Write out the lines of the items exactly as they appear, beginning with the very first line and ending with the line that contains "La plateforme peut être complexe à utiliser.", including that line.

Start of Dataset entries

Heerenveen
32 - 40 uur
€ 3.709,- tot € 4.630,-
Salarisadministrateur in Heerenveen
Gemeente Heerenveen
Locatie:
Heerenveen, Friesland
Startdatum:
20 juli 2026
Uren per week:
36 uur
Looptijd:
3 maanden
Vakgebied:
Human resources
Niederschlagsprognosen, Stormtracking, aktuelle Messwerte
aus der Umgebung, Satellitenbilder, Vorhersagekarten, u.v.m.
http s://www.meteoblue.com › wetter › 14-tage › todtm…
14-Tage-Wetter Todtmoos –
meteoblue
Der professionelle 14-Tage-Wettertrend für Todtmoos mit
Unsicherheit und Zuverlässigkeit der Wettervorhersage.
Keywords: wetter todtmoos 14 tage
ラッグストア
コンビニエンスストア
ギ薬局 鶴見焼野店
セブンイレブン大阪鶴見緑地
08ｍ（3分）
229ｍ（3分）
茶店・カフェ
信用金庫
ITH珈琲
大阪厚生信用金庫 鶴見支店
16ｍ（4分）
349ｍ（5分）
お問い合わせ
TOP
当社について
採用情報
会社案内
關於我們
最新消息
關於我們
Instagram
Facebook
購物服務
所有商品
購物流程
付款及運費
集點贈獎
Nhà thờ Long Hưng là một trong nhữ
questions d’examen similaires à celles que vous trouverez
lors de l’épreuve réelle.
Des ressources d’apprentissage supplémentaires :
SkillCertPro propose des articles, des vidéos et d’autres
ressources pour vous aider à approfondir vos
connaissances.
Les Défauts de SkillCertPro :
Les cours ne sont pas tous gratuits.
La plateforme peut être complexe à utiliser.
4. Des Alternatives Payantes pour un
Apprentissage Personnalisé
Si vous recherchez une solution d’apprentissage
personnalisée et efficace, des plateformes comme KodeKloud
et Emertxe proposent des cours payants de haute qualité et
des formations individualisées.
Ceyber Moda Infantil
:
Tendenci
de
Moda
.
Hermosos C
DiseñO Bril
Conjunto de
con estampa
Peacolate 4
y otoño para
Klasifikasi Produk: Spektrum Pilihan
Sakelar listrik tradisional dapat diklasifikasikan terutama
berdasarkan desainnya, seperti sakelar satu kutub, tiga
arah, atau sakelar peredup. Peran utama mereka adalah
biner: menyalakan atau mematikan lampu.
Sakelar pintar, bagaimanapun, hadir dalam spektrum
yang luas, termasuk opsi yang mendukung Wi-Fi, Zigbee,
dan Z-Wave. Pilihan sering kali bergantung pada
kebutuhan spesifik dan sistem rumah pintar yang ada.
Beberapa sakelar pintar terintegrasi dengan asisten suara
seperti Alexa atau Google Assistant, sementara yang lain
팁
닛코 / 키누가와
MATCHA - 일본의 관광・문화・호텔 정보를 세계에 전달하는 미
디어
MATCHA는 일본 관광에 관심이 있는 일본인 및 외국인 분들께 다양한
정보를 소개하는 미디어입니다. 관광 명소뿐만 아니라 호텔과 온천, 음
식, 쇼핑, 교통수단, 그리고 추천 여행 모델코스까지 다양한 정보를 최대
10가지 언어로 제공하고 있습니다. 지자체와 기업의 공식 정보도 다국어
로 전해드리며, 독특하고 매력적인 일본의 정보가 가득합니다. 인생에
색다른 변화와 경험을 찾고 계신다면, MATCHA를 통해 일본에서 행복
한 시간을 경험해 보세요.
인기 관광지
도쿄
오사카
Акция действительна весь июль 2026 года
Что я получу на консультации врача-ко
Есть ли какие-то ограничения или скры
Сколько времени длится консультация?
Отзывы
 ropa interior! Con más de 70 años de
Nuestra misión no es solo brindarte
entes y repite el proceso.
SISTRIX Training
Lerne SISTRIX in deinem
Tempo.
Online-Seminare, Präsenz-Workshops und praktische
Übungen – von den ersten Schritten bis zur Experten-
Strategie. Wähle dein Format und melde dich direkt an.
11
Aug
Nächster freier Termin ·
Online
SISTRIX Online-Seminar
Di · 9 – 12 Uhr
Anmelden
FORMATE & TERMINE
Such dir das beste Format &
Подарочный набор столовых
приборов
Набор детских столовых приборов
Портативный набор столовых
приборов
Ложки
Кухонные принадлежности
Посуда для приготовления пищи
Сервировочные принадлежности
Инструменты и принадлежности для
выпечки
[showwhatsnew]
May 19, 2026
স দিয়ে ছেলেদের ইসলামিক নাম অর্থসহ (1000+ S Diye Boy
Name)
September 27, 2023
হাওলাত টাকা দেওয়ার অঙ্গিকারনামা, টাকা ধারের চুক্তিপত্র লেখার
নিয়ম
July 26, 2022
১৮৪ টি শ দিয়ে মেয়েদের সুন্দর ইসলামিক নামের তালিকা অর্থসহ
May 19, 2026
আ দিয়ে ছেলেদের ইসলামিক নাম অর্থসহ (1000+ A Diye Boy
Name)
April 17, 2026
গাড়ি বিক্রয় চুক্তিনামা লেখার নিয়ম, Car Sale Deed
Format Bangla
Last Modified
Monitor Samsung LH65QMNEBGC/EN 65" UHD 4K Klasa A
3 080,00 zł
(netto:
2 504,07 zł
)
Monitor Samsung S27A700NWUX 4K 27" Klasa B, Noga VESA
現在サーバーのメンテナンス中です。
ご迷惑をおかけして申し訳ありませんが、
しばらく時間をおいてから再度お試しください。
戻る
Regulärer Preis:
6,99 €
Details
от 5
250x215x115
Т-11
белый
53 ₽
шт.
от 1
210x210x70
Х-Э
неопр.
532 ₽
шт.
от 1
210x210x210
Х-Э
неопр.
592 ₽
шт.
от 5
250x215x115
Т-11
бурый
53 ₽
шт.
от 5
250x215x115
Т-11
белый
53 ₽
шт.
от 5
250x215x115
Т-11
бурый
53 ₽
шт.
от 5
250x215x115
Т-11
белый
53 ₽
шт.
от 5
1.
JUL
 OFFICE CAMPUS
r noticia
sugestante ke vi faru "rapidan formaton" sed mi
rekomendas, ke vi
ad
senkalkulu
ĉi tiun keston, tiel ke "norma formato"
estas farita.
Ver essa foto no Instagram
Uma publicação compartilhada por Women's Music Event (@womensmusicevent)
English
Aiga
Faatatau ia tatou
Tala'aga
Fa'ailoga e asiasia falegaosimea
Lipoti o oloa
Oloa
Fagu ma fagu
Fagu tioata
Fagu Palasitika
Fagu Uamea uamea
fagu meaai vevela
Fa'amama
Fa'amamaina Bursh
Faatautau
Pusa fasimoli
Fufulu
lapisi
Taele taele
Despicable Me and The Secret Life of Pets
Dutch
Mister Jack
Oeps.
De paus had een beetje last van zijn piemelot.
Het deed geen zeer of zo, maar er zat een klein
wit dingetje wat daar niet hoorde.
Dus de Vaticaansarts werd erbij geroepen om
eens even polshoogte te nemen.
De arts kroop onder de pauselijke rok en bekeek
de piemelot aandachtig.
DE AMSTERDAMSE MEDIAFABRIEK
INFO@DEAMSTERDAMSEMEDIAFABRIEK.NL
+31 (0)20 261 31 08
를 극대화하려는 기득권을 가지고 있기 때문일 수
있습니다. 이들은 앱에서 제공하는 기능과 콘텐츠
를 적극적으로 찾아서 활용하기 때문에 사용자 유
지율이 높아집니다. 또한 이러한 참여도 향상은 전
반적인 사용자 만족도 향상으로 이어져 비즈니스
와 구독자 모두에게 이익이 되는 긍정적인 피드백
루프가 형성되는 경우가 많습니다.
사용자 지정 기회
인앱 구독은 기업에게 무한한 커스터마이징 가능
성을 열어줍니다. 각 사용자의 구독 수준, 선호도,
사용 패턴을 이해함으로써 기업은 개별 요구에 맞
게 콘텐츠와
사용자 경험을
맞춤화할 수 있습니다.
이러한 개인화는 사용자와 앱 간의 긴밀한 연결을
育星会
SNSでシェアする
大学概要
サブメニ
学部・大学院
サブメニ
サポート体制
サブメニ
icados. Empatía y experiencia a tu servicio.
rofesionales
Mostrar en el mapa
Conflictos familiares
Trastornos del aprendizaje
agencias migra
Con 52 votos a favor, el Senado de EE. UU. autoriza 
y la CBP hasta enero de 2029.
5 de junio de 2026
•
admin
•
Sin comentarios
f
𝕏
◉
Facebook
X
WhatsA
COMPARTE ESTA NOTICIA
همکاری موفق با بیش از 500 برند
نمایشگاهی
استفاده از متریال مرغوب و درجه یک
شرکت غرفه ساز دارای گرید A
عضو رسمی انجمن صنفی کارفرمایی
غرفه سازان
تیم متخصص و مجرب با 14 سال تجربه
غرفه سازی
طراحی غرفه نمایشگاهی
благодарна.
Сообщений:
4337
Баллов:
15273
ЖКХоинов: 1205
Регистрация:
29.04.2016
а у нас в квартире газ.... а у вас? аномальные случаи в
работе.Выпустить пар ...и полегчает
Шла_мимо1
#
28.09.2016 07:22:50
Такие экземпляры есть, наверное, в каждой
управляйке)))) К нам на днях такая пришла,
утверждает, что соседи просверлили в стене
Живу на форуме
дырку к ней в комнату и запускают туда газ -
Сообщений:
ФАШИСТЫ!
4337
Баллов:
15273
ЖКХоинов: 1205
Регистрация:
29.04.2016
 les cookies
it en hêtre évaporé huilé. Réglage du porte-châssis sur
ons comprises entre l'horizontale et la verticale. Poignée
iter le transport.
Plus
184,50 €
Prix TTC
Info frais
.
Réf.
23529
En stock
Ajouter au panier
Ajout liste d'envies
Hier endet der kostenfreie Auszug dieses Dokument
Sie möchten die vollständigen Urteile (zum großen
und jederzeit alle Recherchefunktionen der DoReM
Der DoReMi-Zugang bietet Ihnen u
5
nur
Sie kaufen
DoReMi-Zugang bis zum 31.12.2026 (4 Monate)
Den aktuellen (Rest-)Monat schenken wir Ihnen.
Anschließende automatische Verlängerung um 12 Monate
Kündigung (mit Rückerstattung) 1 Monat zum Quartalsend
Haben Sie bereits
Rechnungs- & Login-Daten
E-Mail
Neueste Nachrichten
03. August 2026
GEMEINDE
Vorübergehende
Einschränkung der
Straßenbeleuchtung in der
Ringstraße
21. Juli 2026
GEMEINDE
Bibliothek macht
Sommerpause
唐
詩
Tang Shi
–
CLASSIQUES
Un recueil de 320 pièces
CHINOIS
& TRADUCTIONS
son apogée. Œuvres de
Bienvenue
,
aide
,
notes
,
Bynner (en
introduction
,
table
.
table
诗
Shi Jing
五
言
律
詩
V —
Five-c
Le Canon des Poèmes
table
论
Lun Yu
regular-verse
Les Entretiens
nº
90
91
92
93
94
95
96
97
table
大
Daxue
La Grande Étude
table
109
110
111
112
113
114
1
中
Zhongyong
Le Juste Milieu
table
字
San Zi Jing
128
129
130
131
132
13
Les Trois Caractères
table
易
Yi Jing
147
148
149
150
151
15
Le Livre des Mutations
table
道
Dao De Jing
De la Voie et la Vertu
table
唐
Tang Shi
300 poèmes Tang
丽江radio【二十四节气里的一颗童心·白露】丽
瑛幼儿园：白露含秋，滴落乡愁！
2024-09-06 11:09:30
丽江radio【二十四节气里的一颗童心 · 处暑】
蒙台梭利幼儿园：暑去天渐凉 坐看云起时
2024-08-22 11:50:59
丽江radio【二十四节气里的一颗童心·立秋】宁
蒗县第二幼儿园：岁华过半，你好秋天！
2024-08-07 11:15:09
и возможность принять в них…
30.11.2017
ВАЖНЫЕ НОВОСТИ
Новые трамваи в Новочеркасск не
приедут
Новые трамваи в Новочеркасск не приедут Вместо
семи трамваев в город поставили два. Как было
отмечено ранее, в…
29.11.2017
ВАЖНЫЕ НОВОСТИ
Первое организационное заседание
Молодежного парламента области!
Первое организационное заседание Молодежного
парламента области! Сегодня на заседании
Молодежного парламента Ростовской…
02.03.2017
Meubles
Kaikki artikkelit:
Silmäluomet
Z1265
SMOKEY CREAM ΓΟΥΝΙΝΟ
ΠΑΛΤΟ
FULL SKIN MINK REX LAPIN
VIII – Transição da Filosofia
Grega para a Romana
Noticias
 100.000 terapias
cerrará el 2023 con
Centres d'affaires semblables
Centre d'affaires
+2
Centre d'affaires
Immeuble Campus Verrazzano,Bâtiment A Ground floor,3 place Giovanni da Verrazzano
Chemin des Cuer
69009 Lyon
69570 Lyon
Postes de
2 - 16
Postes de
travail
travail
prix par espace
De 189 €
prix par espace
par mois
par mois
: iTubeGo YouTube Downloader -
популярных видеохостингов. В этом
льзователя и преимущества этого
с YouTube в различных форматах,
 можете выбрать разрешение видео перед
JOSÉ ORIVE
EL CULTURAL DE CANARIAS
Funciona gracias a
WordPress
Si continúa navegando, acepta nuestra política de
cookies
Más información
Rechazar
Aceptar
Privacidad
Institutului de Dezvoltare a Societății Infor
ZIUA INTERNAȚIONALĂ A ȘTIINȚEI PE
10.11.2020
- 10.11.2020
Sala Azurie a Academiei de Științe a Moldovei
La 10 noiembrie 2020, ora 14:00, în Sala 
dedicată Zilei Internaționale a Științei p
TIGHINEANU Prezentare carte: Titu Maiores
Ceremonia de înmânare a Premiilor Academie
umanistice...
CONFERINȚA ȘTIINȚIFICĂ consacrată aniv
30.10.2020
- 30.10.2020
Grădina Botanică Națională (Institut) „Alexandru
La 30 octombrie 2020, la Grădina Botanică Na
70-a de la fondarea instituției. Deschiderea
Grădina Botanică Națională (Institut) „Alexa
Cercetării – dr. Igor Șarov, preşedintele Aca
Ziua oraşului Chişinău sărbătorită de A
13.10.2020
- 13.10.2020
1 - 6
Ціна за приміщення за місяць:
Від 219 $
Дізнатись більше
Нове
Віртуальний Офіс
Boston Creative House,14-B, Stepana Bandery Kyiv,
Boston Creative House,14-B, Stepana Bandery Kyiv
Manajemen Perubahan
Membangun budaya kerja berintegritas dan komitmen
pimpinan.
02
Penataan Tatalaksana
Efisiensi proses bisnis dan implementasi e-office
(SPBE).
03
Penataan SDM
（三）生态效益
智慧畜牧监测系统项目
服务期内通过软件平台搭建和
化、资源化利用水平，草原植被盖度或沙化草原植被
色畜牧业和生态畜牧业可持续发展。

End of Dataset entries

*Response to the task*:
Heerenveen
32 - 40 uur
€ 3.709,- tot € 4.630,-
Salarisadministrateur in Heerenveen
Gemeente Heerenveen
Locatie:
Heerenveen, Friesland
Startdatum:
20 juli 2026
Uren per week:
36 uur
Looptijd:
3 maanden
Vakgebied:
Human resources
Niederschlagsprognosen, Stormtracking, aktuelle Messwerte
aus der Umgebung, Satellitenbilder, Vorhersagekarten, u.v.m.
http s://www.meteoblue.com › wetter › 14-tage › todtm…
14-Tage-Wetter Todtmoos –
meteoblue
Der professionelle 14-Tage-Wettertrend für Todtmoos mit
Unsicherheit und Zuverlässigkeit der Wettervorhersage.
Keywords: wetter todtmoos 14 tage
ラッグストア
コンビニエンスストア
ギ薬局 鶴見焼野店
セブンイレブン大阪鶴見緑地
08ｍ（3分）
229ｍ（3分）
茶店・カフェ
信用金庫
ITH珈琲
大阪厚生信用金庫 鶴見支店
16ｍ（4分）
349ｍ（5分）
お問い合わせ
TOP
当社について
採用情報
会社案内
關於我們
最新消息
關於我們
Instagram
Facebook
購物服務
所有商品
購物流程
付款及運費
集點贈獎
Nhà thờ Long Hưng là một trong nhữ
questions d’examen similaires à celles que vous trouverez
lors de l’épreuve réelle.
Des ressources d’apprentissage supplémentaires :
SkillCertPro propose des articles, des vidéos et d’autres
ressources pour vous aider à approfondir vos
connaissances.
Les Défauts de SkillCertPro :
Les cours ne sont pas tous gratuits.
La plateforme peut être complexe à utiliser.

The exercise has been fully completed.